L’artiste Brigitte Gingras

Brigitte Gingras: peinture et poésie réunies

L’art de Brigitte Gingras ne se limite pas qu’à la peinture. Elle s’exprime également à travers la poésie. Pas pour rien qu’elle a choisi d’intituler son projet Hybrides.

Si aujourd’hui elles se confondent, chacune a d’abord fait son chemin dans l’esprit de la Sheffordoise. Elle raconte que c’est lors d’une pause dans sa vie qu’elle s’est mise au dessin d’observation. En feuilletant, en fouillant, une idée lui est venue.

« Je me suis amusée à mêler les traits de personnages connus, que j’ai choisis au hasard, pour en inventer de nouveaux. J’ai ainsi créé cinq ‘‘hybrides’’ », explique l’horticultrice à la retraite.

Résultat : Rodin partage sa physionomie avec John Lennon ; le visage de Camille Claudel fusionne à celui de Barbara ; les traits de Victor Hugo se confondent à ceux de Francis Bacon ; Beethoven et Nick Drake forment un seul faciès ; et Serge Gainsbourg se mêle physiquement à Chopin.

Pourtant, après avoir développé ce concept original, Brigitte Gingras a mis une bonne année avant de le pousser plus loin. « En 2017, j’ai commencé à écrire des poèmes. Je jardinais durant la journée, puis je composais tranquillement, en fin d’après-midi. C’est en 2018 que j’ai donné un univers à mes tableaux grâce à mes poèmes. »

Une quarantaine de compositions sont nées de sa plume, dont 34 font partie de son recueil illustré Oeuvres et poèmes publié aux Éditions Point du jour. Aux mots de l’auteure-artiste-peintre se greffent les vingt-huit tableaux qui en ont été inspirés.

Ce sont ces 28 toiles que les visiteurs pourront voir au Centre culturel France-Arbour ce mois-ci lors de l’exposition Hybrides, qui sera bien sûr agrémentée d’extraits des dits poèmes.

« Si on lit le poème, on voit le lien.

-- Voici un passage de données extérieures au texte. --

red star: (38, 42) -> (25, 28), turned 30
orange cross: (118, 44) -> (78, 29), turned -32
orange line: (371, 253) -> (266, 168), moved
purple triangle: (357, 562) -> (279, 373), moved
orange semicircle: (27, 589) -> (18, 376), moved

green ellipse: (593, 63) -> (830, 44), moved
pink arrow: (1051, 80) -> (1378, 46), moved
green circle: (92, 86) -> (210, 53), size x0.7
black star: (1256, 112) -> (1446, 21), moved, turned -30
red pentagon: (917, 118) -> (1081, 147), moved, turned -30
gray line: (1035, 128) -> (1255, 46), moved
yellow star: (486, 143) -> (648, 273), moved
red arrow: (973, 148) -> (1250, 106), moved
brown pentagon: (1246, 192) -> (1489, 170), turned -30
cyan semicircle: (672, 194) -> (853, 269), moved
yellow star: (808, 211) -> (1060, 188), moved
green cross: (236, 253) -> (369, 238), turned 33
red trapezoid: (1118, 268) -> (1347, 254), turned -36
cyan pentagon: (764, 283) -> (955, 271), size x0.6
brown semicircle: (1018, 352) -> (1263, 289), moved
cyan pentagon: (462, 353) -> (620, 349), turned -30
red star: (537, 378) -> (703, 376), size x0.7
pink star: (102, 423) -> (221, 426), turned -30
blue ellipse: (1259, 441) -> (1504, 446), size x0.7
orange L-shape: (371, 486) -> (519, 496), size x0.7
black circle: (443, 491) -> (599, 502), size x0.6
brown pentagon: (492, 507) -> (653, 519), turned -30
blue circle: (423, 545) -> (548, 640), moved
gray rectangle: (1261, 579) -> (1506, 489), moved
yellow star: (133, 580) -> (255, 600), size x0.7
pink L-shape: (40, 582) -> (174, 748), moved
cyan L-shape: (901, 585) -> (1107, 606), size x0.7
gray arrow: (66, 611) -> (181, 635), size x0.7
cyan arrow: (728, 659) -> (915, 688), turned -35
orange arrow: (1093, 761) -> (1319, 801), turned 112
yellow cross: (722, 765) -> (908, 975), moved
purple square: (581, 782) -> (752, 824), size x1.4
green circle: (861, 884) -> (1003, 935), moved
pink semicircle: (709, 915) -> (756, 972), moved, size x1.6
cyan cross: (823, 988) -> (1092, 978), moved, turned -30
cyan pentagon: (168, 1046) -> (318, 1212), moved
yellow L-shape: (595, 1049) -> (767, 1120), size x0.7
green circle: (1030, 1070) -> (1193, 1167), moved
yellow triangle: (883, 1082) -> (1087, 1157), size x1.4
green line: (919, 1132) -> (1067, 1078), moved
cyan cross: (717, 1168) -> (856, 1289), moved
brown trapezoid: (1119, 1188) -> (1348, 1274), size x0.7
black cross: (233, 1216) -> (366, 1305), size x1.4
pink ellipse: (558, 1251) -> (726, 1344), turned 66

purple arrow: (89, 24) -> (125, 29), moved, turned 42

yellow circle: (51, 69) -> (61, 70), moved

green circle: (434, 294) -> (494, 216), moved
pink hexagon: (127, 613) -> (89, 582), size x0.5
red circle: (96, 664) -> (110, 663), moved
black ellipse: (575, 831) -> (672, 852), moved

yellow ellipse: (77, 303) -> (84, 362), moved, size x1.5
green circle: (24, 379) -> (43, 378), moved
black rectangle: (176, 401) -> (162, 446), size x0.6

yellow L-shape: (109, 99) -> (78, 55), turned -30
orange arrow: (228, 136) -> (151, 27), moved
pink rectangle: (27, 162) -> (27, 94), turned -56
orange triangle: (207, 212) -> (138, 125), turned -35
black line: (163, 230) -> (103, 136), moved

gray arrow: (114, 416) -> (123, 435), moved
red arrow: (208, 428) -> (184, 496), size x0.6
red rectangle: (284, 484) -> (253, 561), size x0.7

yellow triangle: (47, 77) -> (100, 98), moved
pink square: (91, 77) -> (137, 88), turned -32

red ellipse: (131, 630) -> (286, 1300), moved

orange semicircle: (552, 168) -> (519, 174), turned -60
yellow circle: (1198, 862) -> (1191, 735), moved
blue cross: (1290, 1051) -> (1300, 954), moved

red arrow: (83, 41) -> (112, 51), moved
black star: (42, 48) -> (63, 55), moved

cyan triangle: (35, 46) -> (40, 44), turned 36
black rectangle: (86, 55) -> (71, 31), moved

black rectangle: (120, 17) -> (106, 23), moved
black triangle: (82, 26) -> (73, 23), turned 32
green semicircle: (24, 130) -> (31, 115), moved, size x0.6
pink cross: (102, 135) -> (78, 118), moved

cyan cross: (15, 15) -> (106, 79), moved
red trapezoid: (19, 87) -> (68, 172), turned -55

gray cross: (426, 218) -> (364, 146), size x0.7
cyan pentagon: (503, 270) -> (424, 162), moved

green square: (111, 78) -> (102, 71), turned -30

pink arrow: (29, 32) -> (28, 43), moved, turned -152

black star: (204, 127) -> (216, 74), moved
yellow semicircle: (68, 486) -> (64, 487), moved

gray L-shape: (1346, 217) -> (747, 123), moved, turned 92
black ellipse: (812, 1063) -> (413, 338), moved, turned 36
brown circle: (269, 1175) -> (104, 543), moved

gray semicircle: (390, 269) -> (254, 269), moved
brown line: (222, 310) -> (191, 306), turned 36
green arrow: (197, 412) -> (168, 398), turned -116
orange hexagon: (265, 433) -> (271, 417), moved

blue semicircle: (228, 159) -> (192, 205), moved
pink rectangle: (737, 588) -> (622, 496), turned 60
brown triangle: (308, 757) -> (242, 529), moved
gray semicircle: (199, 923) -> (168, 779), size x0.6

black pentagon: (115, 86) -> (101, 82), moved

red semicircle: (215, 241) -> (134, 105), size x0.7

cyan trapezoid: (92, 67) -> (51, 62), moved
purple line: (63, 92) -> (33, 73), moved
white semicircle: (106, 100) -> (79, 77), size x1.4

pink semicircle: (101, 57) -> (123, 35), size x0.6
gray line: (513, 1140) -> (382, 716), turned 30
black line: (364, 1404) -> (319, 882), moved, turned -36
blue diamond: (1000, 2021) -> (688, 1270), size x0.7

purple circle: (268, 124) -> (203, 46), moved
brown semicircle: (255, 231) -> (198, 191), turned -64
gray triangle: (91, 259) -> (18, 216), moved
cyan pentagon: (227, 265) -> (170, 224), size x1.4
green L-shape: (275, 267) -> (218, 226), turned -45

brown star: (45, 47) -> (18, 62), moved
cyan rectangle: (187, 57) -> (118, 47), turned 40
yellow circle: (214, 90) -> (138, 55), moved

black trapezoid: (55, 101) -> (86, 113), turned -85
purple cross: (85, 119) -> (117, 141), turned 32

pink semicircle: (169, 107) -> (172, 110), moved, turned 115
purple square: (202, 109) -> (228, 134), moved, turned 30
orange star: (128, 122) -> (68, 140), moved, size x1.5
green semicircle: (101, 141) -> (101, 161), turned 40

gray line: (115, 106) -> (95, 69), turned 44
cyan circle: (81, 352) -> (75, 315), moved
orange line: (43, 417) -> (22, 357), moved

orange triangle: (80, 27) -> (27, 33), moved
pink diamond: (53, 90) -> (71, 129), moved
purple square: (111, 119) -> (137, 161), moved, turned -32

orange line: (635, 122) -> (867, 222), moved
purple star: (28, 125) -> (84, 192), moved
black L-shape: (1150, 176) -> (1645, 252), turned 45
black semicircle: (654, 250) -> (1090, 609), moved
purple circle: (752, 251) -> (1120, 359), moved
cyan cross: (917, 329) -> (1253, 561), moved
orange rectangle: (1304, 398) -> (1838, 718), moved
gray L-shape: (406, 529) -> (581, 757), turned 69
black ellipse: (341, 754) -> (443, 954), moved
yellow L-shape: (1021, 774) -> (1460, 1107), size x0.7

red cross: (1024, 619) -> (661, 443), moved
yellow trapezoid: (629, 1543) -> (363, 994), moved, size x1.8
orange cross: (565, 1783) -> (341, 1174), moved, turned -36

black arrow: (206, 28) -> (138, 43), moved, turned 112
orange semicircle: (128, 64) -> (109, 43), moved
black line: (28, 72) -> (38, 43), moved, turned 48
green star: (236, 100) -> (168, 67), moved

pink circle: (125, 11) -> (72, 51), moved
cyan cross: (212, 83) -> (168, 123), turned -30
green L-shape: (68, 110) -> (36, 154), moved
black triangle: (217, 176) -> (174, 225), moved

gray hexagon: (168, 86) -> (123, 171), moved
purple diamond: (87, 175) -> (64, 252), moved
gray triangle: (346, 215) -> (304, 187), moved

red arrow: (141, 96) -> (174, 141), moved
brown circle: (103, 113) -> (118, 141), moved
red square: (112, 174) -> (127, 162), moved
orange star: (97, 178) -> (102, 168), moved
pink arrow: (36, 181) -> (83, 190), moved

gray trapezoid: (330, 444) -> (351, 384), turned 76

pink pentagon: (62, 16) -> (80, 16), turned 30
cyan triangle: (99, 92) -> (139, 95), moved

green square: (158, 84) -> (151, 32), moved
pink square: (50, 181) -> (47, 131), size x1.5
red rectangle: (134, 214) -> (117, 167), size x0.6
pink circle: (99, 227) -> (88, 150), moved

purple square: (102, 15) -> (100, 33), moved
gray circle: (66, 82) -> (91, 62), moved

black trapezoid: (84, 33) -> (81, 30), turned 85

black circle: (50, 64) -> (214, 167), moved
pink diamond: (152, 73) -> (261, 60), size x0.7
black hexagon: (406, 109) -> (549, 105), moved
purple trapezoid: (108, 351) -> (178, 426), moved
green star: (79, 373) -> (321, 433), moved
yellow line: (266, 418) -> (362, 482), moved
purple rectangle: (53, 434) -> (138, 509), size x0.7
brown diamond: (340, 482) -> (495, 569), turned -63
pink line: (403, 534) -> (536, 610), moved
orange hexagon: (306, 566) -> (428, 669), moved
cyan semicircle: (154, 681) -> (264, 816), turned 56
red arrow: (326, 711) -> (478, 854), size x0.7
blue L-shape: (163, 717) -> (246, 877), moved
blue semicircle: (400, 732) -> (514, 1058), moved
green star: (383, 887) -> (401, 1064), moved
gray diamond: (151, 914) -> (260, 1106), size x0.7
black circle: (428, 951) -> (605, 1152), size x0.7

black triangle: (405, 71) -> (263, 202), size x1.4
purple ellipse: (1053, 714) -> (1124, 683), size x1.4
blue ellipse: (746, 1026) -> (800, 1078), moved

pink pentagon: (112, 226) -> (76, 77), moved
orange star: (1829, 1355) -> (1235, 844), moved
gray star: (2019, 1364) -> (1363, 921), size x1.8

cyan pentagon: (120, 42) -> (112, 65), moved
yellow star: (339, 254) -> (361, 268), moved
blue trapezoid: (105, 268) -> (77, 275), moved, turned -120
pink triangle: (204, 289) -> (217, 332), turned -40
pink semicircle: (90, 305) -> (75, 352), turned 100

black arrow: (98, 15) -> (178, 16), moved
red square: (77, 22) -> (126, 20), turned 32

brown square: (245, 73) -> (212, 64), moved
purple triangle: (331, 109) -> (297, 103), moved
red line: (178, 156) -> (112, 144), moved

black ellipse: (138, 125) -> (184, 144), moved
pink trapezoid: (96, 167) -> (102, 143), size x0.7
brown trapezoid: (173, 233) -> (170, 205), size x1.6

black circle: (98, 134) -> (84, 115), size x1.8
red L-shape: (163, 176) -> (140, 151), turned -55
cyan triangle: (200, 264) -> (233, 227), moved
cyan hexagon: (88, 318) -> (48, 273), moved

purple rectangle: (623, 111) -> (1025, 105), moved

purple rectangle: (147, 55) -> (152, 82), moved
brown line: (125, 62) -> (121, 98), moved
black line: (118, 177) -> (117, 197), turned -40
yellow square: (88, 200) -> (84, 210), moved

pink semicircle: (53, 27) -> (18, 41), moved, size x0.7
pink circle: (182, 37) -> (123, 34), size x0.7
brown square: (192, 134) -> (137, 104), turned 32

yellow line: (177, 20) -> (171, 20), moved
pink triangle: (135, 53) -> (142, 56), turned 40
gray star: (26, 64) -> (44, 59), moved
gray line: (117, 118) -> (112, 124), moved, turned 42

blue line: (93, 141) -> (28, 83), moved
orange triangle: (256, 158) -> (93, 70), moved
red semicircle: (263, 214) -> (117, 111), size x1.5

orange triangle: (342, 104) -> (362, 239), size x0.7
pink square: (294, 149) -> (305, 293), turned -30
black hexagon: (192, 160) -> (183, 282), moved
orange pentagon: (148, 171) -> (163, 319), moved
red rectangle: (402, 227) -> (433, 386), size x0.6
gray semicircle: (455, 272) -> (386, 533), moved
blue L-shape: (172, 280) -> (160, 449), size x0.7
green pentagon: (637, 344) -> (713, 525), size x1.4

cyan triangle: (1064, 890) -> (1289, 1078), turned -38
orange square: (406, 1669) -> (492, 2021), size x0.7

C’est une question d’ambiance... L’essence du poème se retrouve dans le tableau », fait remarquer la dame.

Pourtant, Brigitte Gingras assure du même souffle que chaque tableau, chaque poème possède sa propre personnalité et son titre unique.

Du noir et blanc

Si les toiles sont peintes en couleur à l’acrylique, ses visages hybrides — toujours les cinq mêmes — sont volontairement esquissés au crayon graphite, en noir et blanc. Pour ajouter un effet de profondeur, dit-elle, mais aussi pour créer un lien avec l’écriture au crayon.

Les dessins, reproduits par impression sont ensuite collés ou appliqués par transfert d’image, puis intégrés dans leur univers distinctif, souvent contrasté.

« Je leur ai donné comme décor un monde onirique au temps suspendu dans un silence statique », explique-t-elle, en mentionnant avoir teinté ses oeuvres « d’humour et d’inquiétude, de force et de vulnérabilité, de dérision et de raison ».

« Cette exposition, c’est une histoire, l’histoire d’une longue gestation. »

Mais Brigitte Gingras est déjà ailleurs. Elle rêve maintenant à sa prochaine série, qui sera réalisée sur des panneaux de bois recyclé. On y verra entre autres du collage et de l’aquarelle. « Parce j’aime beaucoup les textures ! », dit-elle.

Le vernissage de l’exposition et le lancement du livre se dérouleront conjointement le dimanche 8 décembre à 14 h.